5. all of the aforementioned punishments can be swapped by the perpetrator for a random punishment of the mods choosing, on a one-for-one basis. by this i mean, most infarctions will involve multiple punishment components, like the fee for mod time, fee per insult etc, fee for locked thread etc. you cant swap the lot for a random punishment. it allows the criminal user some leeway if they are short on cash or if they have a bout of eczema which would stop them from fondling me. random punishments might be that they will have to bear a stigmatizing title, avatar, or signature for a month, such as - 

"i insulted *username here* 5 times in an hour on *date here*, which is utterly disgusting and completely unacceptable. my lack of self control is abhorrent, i am deeply ashamed, and deserve to be." 

i might also prescribe that their avatar for the next month be a picture of a big dick or perhaps a tampon, you get the picture

6. there would generally be an emphasis on minimising INTRUSION ON MODERATORS TIME, because frankly i cant be bothered with everyones BS. any moderator found to be spending their time sifting through threads taking out the offensive bits and changing it all will be thrown to The Almighty Sarlacc. time intrusion would be minimised with firm use of bans, dick avatars, and really degrading signatures

7. im not getting paid enough for any more rules, just be glad you got this much for free. 


post-script: you dont deserve to live in the utopian age i would cultivate anyway.


----------



## harrison (Apr 14, 2012)

No


----------



## sajs (Jan 3, 2015)

Only if I can kick other moderators.


----------



## WillYouStopDave (Jul 14, 2013)

Surly Wurly said:


> if i was mod i would introduce a lot of new rules.


 Mods don't make the rules though. At least I don't think they do. I'm pretty sure the admins are the ones who make all the final decisions about rules. The mods just enforce them if I have that right.


----------



## Surly Wurly (May 9, 2015)

WillYouStopDave said:


> Mods don't make the rules though. At least I don't think they do. *I'm pretty sure the admins are the ones who make all the final decisions about rules.* The mods just enforce them if I have that right.

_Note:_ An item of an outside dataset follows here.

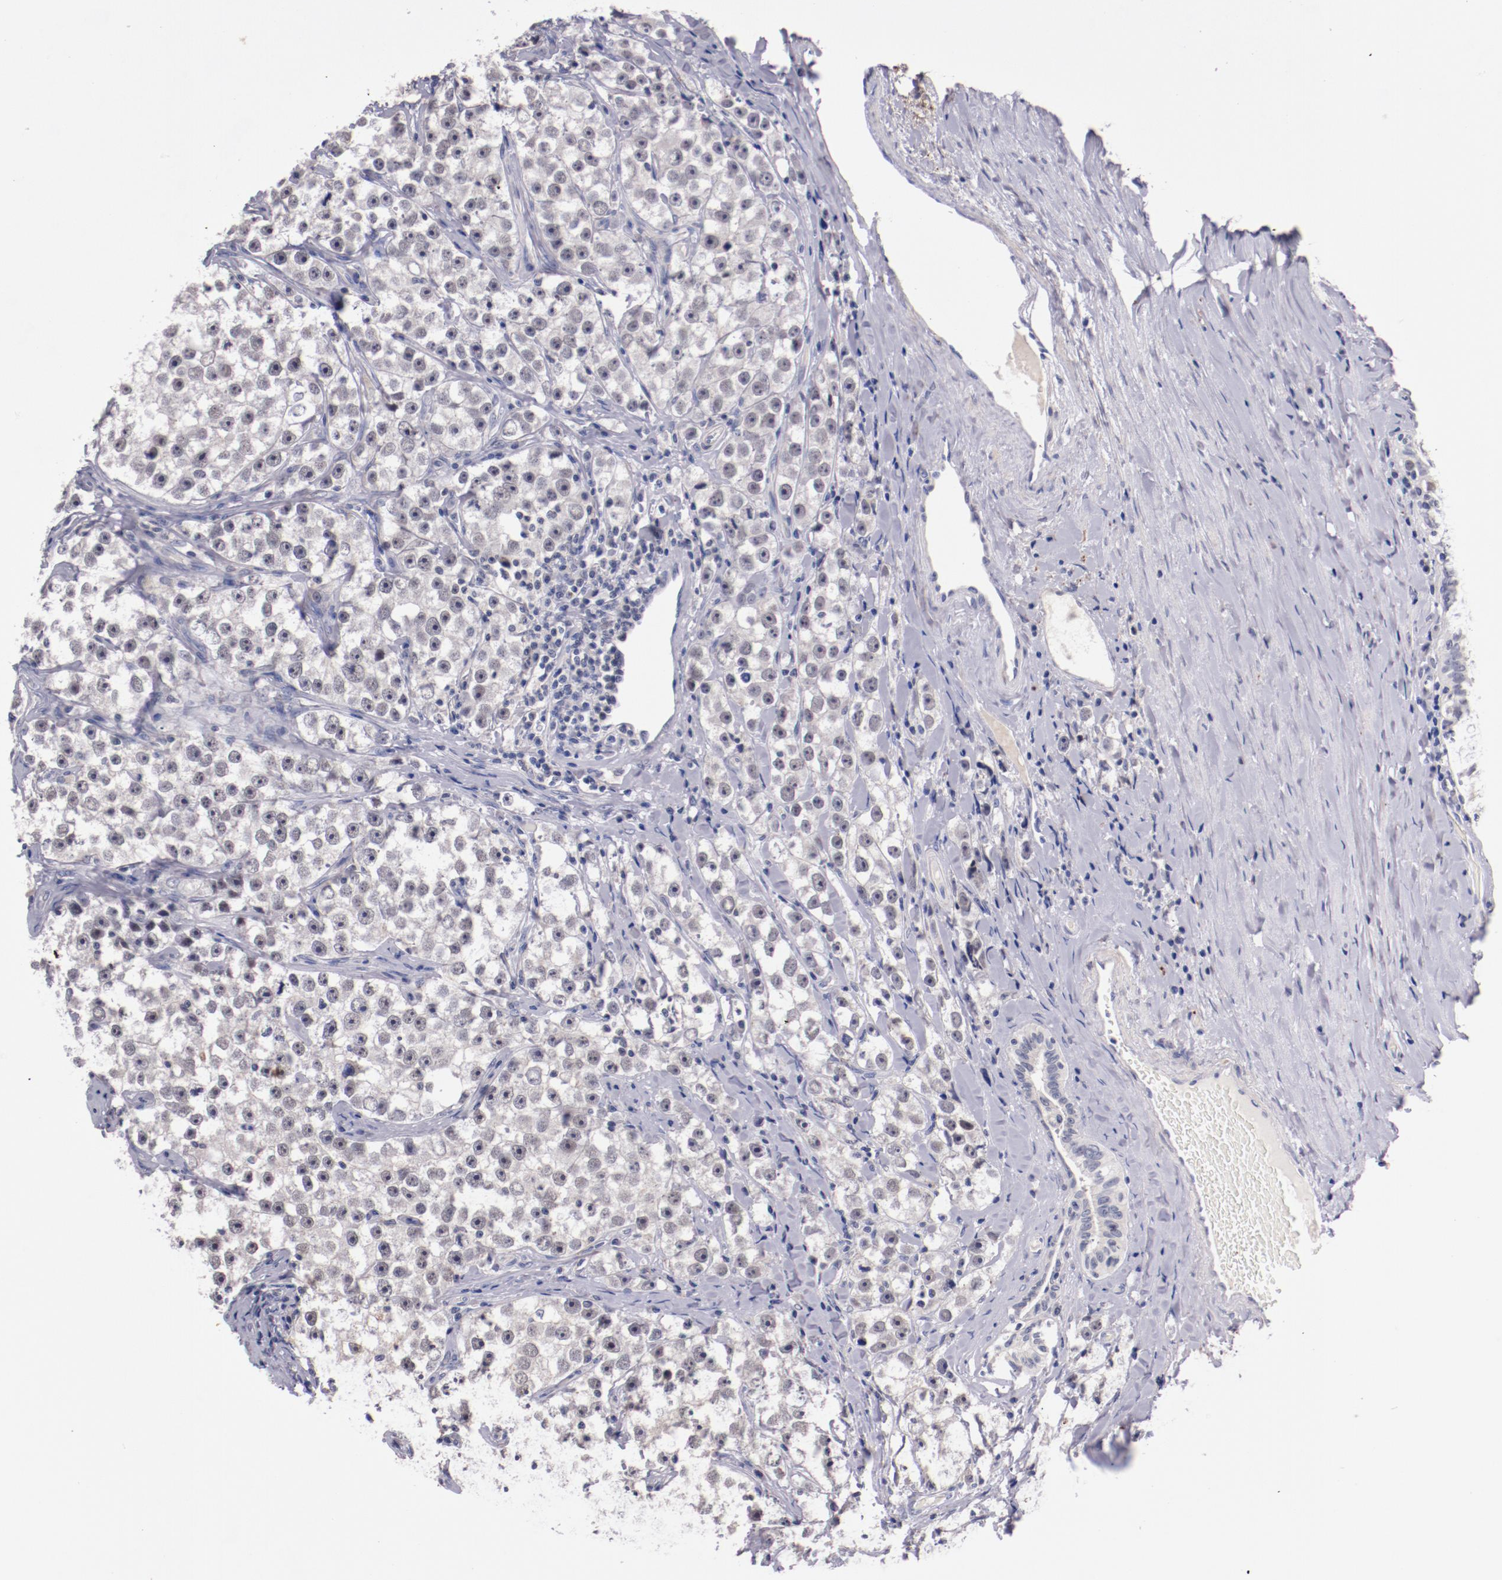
{"staining": {"intensity": "negative", "quantity": "none", "location": "none"}, "tissue": "testis cancer", "cell_type": "Tumor cells", "image_type": "cancer", "snomed": [{"axis": "morphology", "description": "Seminoma, NOS"}, {"axis": "topography", "description": "Testis"}], "caption": "Protein analysis of testis cancer (seminoma) displays no significant positivity in tumor cells. (DAB (3,3'-diaminobenzidine) immunohistochemistry, high magnification).", "gene": "SYP", "patient": {"sex": "male", "age": 32}}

and how do you suppose they would stop me from making new rules?


----------



## TuxedoChief (Jan 11, 2015)

I'd be constantly paranoid about what constitutes a rule break, and if I'm doing the job right. 

Not to mention people's general perception of you is terrible. I'd turn it down.


----------



## Kevin001 (Jan 2, 2015)

I couldn't handle the extra responsibility.


----------



## kageri (Oct 2, 2014)

Been there, done that (not on this forum). I don't really want to be the person who enforces the rules. The forum I did agree to mod a section of did not really have many social/troll issues or opportunities for rule violation. It was more making sure information was accurate, it got to the people who needed it, and the few debatable sources of information didn't get excessive.


----------



## MondKrabbe (Sep 7, 2015)

I haven't been a moderator of a forum, but I was on a minecraft server a few years ago. The same general principles applied, some users seemed to have it out for me. Like cursing, was against the rules. Some guy cussed me out for basically playing the game how you're supposed to and I had to ban him for a couple hours. Then he and his little pals held some childish resentment towards me for the longest time because they couldn't follow the rules.


----------



## GhostlyWolf (Sep 7, 2015)

Yes I shall take full control over the enforcement of SAS. As soon as I am elected I will start by establishing junior enforcement officers to regulate activities that can take place on SAS! I will also establish the "Special Anxiety SWAT" Team to provide assistance to junior enforcement officers in the case of a rebellion or thread hostage situation. All hail your new dictator and supreme ruler of the forums! GhostlyWolf Forum Moderator 2016


----------



## Persephone The Dread (Aug 28, 2010)

I was asked in 2013 and turned it down, now I couldn't be even if I wanted to due to all the infractions and the reason for most of those infractions - too many people here piss me off. I mostly avoid the frustration section as well.


----------



## The Dark Knight (Nov 16, 2012)

WillYouStopDave said:


> Mods don't make the rules though. At least I don't think they do. I'm pretty sure the admins are the ones who make all the final decisions about rules. The mods just enforce them if I have that right.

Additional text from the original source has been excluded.